Est-ce la pauvreté lamentable des paroisses s’étendant comme un linceul autour des presbytères élégants, vastes et joyeux, que vous voulez contempler ?

Est-ce la religion de vos pères que vous regrettez ? Venez la voir dans nos villes, cotée à tant par tête.

Vous avez exercé les droits des hommes libres ; vous avez été des citoyens de la grande république, venez ici, si vous l’osez, offrir vos votes aux hommes du progrès, venez apporter votre indépendance, vos aspirations, pour entendre aussitôt les prêtres de la bourse, qui sont les seuls oracles et les seules guides de vos compatriotes, fulminer contre vous les anathèmes, et vous réduire par la persécution à sacrifier vos droits, ou du moins à craindre de les exercer.

Mais vous n’avez pas oublié tout cela, et vous ne désirez pas revenir dans une patrie asservie. C’est ici que vous seriez dans l’exil. Restez où vous avez trouvé le travail qui fait les hommes libres.

Je reçois d’un écrivain très en renom à Paris la lettre suivante que je commets l’indiscrétion de mettre sous les yeux du lecteur, parce qu’elle me fournit l’occasion de répondre à certaines observations analogues qui m’ont déjà été faites par quelques amis, et qu’un plus grand nombre peut-être pourraient être disposés à me faire.

Je demande pardon d’avoir à parler de moi ; qu’on veuille bien considérer ma personne comme indifférente pour ne voir que la situation qui m’est faite, et quelles leçons elle renferme en elle-même.
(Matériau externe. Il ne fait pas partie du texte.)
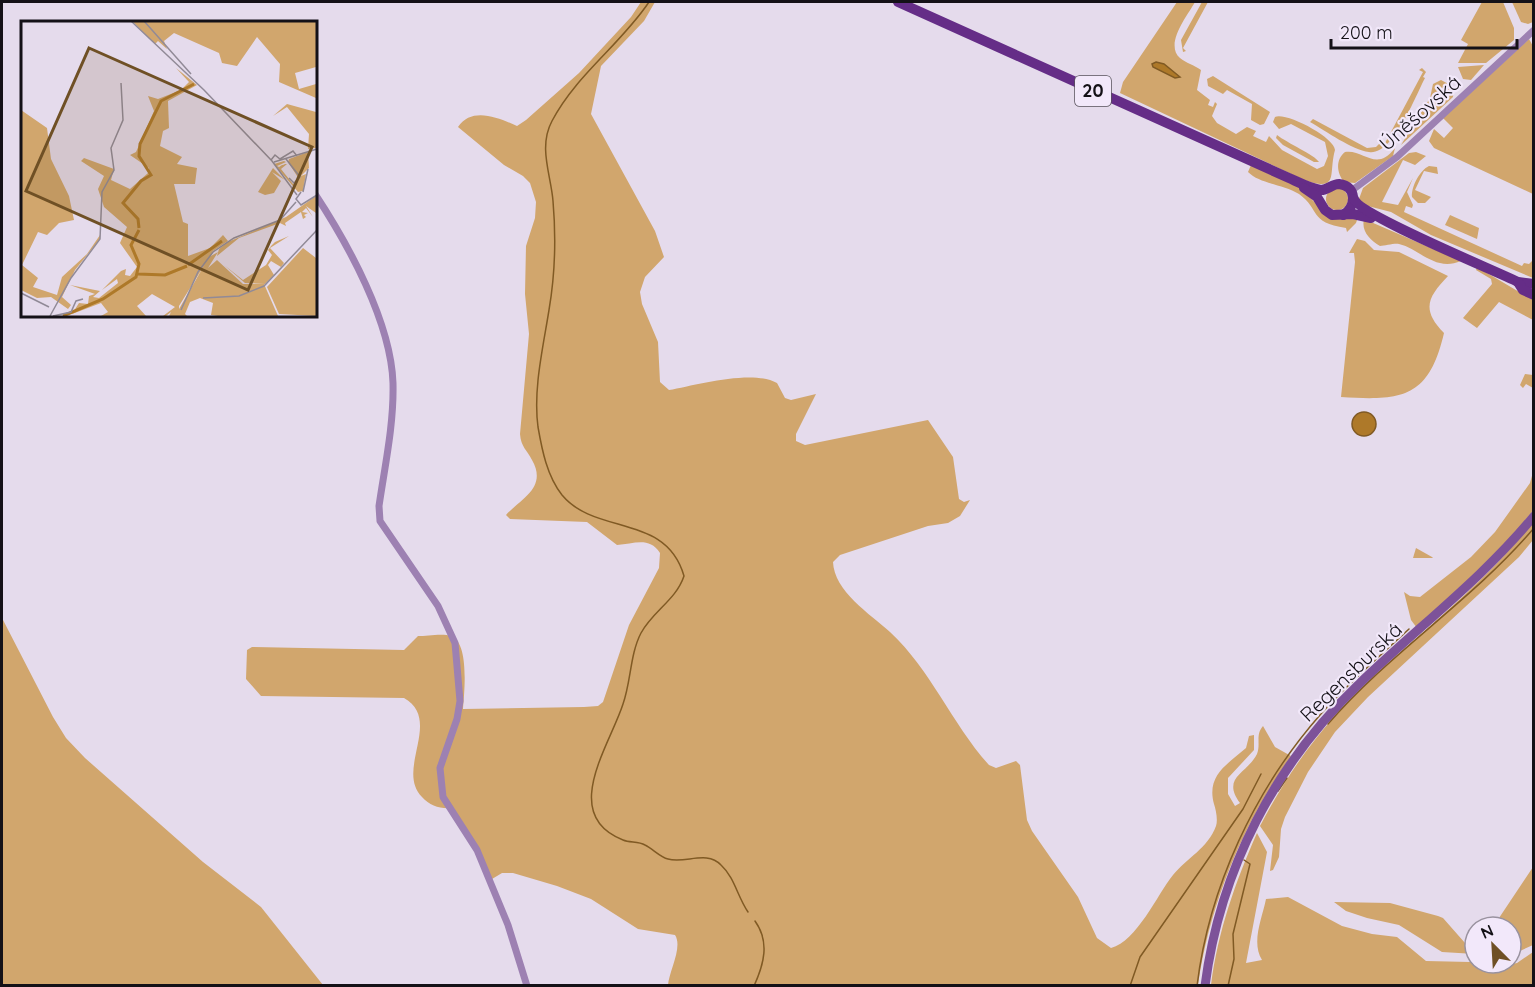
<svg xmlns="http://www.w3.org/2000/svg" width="1535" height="987" font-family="Quicksand,sans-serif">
<rect width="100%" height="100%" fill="#e5dbec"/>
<!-- green -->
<g fill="#d1a66d">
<path d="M641,2H655L644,21L601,66L591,114L655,231L664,257L645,277L640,292L642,304L658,342L660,382L669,390C696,385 753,369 777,383L785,398L791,400L816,394L796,434V441L805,445L928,420L953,457L959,499L964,502L970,500L960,516L948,523L928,526L840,555L833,562C834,591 870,614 890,632C931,670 952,724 989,765L996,768L1016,761L1020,765L1027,820L1032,831L1078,897L1097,938L1111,948C1137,941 1157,895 1173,875C1187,858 1208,848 1216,826C1218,820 1216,810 1214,804C1206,775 1228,764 1246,748L1249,736L1254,735V750L1228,778V794L1235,806L1240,803C1221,777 1247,774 1257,754C1261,744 1255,735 1263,726L1275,747L1291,756C1243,824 1210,903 1198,985H668C669,971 683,947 675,935L638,929L591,899L557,886L513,873H502L492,879L452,808C440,809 430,806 422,797C395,770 443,720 404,698L261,696L246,679L247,650L252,647L404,650L418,636C427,636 443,633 451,636C470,643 464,694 463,709L584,707L598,706L603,702L629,625L659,568L660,553C649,536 634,544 617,545L587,522L510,519L506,515C520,499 548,488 532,460C527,450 521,447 520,434L529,334L525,294L526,246L535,218L536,202L530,183L523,176L504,165L458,127C472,106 499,118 517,126L526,120L579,73L631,17Z"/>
<path d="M1177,2H1195C1188,15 1164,44 1180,58C1186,63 1194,65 1201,70L1197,90L1210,100L1208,105L1213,107L1215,102L1217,104L1212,116L1217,123L1236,134L1247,127L1256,131L1253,136L1266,142L1269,136L1282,150L1317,169L1324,166L1328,156L1325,142L1291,124L1279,129L1273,122L1275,117C1286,112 1334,137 1335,150C1328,175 1340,192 1304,180L1120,93L1123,82Z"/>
<polygon points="1202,2 1208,2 1183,48 1186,51 1183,52 1181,40"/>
<polygon points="1482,2 1503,2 1514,28 1514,40 1486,63 1458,63 1468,44 1461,40"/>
<polygon points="1512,2 1533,2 1533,22 1528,24 1521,22"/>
<polygon points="1529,39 1534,48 1533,194 1434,148 1429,141 1434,129 1444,138 1453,128 1443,118"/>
<polygon points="1484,65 1471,80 1463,79 1458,67"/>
<path d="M1422,68L1426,72L1423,77L1425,78C1415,97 1393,156 1369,152C1352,150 1326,131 1310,122L1313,119L1367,148L1376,147L1380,143L1384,145L1423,72L1419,70Z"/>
<polygon points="1213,76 1270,112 1264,124 1260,125 1251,120 1252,104 1227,90 1223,94 1208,86 1207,79"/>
<polygon points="1441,80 1454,87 1453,97 1401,145 1430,98 1433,84"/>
<path d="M1277,135C1287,143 1315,155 1319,162H1314L1283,145L1276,138Z"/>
<path d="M1395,148L1393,156L1355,183L1344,182C1337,173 1335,160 1345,152C1364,149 1376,173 1395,148Z"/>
<polygon points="1416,152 1426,156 1415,165 1403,160 1382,202 1398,205 1413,178 1407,192 1413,205 1412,208 1406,206 1404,212 1522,266 1524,263 1529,264 1533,260 1533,278 1431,235 1391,212 1364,205 1359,199 1363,188 1409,153"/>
<path d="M1251,165L1301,188L1320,208L1357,220L1356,223L1347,232L1346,228C1308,222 1321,210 1299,194C1283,184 1260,184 1248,172Z"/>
<path d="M1429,166L1437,167L1438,174L1424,171L1415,190L1431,197L1425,203H1418L1412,197C1411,187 1420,170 1429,166Z"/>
<circle cx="1337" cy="199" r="11"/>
<polygon points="1450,215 1479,228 1477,239 1445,225"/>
<path d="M1364,219L1461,261C1435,272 1420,249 1399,244C1394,243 1385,246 1380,246C1370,240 1361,231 1364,219Z"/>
<path d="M1357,239L1365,241L1374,250L1399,252L1448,276C1429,296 1420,309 1444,333C1429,398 1402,401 1341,397L1355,262L1354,253H1349Z"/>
<polygon points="1477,267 1533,300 1533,320 1499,302 1477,328 1463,318 1492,284 1491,279 1476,270"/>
<polygon points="1525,374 1533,375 1532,393 1533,388 1526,384 1523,388 1520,385"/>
<polygon points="1533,472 1532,512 1500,551 1417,628 1411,620 1404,592 1410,596 1420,597 1471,557 1495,532 1530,483"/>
<path d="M1533,522V540L1519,557L1368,697L1335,732L1308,772L1285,817L1281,829L1279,857L1273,870L1270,871L1273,845L1260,826C1281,786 1305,749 1335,716C1399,646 1474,597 1533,522Z"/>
<polygon points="1416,548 1432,557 1433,558 1413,558"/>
<polygon points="2,618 53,717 66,738 85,758 203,862 261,907 323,985 2,985"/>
<path d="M1257,833L1267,852L1246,963L1262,960C1251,942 1262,919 1266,899L1288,897L1342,926L1372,934L1397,937L1426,961L1470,962L1493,968L1517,963L1533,952V985H1211C1218,931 1235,883 1257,833Z"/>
<polygon points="1533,867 1533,945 1511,955 1511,927 1493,927"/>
<polygon points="1334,902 1390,903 1438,916 1443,918 1465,943 1475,948 1475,954 1442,952 1399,925 1367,918 1346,911"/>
</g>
<!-- water -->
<g fill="#ae7929" stroke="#805a24" stroke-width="1.5">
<polygon points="1156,62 1164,64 1180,77 1175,78 1153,67 1152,64"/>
<circle cx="1364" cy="424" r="12"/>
</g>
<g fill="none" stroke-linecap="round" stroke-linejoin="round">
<!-- stream -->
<g stroke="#805a24" stroke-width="1.5">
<path d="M649,2C621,44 576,75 552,121C538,147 551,175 553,201C556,236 555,275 549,310C543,348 533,389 538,427C542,450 547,476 562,495C596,536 666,513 684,576C676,600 653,611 641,633C630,654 631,682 623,704C610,745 559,815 623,840C630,843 638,841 645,845C653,849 660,857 668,859C685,864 707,850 721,865C735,878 737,896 748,912"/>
<path d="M1328,724C1390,652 1472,601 1534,528"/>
<polyline points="1278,791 1287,778"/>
<path d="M754,986C764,964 770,942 755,921"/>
<polyline points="1130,986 1140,957 1243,809 1261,774"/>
<path d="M1197,986C1209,887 1255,789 1320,715C1347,684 1379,657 1409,629"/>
<polyline points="1228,986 1234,959 1233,934 1250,864 1244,860"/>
</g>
<!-- minor -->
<g stroke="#9d81b2" stroke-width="7">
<polyline points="1351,191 1397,157 1534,30"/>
<path d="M315,194C348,244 391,322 393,383C394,424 385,465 379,506L380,521L438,606L455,643L460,701L457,719L440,768L443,797L477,850L508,925L527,986"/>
</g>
<!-- secondary -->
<path stroke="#7d5299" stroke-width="9" d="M1205,986C1220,869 1275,764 1360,683C1418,627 1482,579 1534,516"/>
<!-- primary -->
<g stroke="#652d87" stroke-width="10">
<path d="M898,2L1289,178C1298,182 1311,189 1321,190C1328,190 1332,184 1339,184C1358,186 1356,208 1343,215"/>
<polyline points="1304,188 1317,197 1325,210 1332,215 1353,214 1371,218"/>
<path d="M1354,199C1359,215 1494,270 1518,282L1534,284"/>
<polyline points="1518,282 1523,290 1534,295"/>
</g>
</g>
<g text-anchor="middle" stroke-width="4.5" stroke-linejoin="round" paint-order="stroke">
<!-- shield labels -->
<rect fill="#f2e8fa" stroke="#57525b" stroke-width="1.5" x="1075" y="76" width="36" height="30" rx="4.5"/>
<g font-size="18" font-weight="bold" fill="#141117">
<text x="1093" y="97">20</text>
</g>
<!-- street labels -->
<g font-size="20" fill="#141117" stroke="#f2e8fa">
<text transform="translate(1420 113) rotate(-42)" y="7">Úněšovská</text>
<text transform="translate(1351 672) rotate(-44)" y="7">Regensburská</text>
</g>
</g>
<!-- overview -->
<g transform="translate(21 21)">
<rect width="296" height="296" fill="#e5dbec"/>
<path d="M111,0H295V46L274,52L278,68L295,63V77L258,61L259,43L236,16L216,45L201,42L198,32L153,12L143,20L146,28L137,20L134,23ZM155,47L176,64L147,80L148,107L142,110L139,125L161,136L156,143L176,147L174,163H153L162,201L167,203V235L189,227L202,214L207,220L192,230L158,285V288L188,236L197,231L187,247L196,239L222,263H243L257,295H197L190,294L192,282L179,277L169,281L164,293L166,295H148L150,291L145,295H142L154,286L131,273L116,285L125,295H80L87,291L80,282L51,293L58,282L67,283L68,275L74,273L49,264L79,270L72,276L78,277L97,262L96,258L81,269L100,250L105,248L104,254L109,255L116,246L99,222L106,206L83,186L77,168L83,155L60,140L63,137L93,148L90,159L109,168L127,152L128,147L109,134L115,131L133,90L127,75L137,78L160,69L168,61ZM266,83L295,91V127L287,128L288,113L266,86L252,95ZM0,89L26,107L30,138L48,175L53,199L38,202L26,214L17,211L1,244L17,257L12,266L36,274L41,256L66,233L79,214V218L54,249L41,276L50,284L47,288L30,276L16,277L0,269ZM287,131L288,147L280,155L285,153L282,170L277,171L253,143L263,140L265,141L256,145L258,146L261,144H262L264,143H266L260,148L272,163L278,158L267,141L268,138ZM252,147L264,159L251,151L260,160L253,172L244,174L237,171ZM295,175V192L285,185L292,196L285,187L281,191L287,192L283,194L285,196L282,198L280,191L264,202L265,205L259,202L218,217L196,235L198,228L207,221L265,196ZM268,215L249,227L263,242L260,246L250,240L247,244L253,254L244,263L224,262L203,244L222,259L245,244L251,234L247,229L250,225L254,221ZM282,227L295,237V295L258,293L246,266Z" fill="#d1a66d"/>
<path fill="none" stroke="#ae7929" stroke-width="3" d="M118,207L117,198L102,182L120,160L130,154L118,135L119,123L140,80L173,63M167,244L201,220M117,253L144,254L166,245M42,295L82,278L115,256L118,243L110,224L118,209"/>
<path fill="none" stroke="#918a97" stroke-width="1.5" d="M110,0L183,69L251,140L276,174M123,0L170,53M265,138L279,156L273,162L268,157M250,139L254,134L259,138L272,130L276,135M253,141L296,128M280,171L275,178L280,184L296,174M282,171L287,148M0,272L28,286M182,277L218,275L243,265L296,209M160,289L177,251L192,231L213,217L259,199L275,181M29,295L50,257L79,218L81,171L93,149L90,127L102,99L100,62M32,295L50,291L55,280L62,278"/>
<path fill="#6f5025" fill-opacity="0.15" stroke="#6f5025" stroke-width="3" d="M68,27L291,126L227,269L5,170Z"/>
<rect width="296" height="296" fill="none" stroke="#141117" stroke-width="3"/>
</g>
<!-- border -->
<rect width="1535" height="987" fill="none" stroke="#141117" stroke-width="6"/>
<!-- north arrow -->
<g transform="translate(1493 945) rotate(336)"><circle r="28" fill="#f2e8fa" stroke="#99929f" stroke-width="1.5"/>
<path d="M0-4.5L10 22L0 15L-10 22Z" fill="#6f5025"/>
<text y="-9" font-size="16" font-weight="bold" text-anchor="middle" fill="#141117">N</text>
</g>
<!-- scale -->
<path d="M1331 39v9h186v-9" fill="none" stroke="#141117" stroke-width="3"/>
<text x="1340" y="39" font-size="18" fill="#141117" stroke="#f2e8fa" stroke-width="4.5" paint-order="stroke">200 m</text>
</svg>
Que l’exemple vienne de moi ou d’autres, peu importe ; mais qu’il soit bon et utile, voilà ce qu’il faut avoir en vue.

« Paris, 31 décembre 1868.


« Mon cher ami,

« J’ai reçu vos Lanternes. Inutile de vous dire si j’ai lu avec intérêt vos spirituels pamphlets : ils ont de la verve, de l’emportement de bon aloi ; mais la vérité est que ce n’est pas votre genre.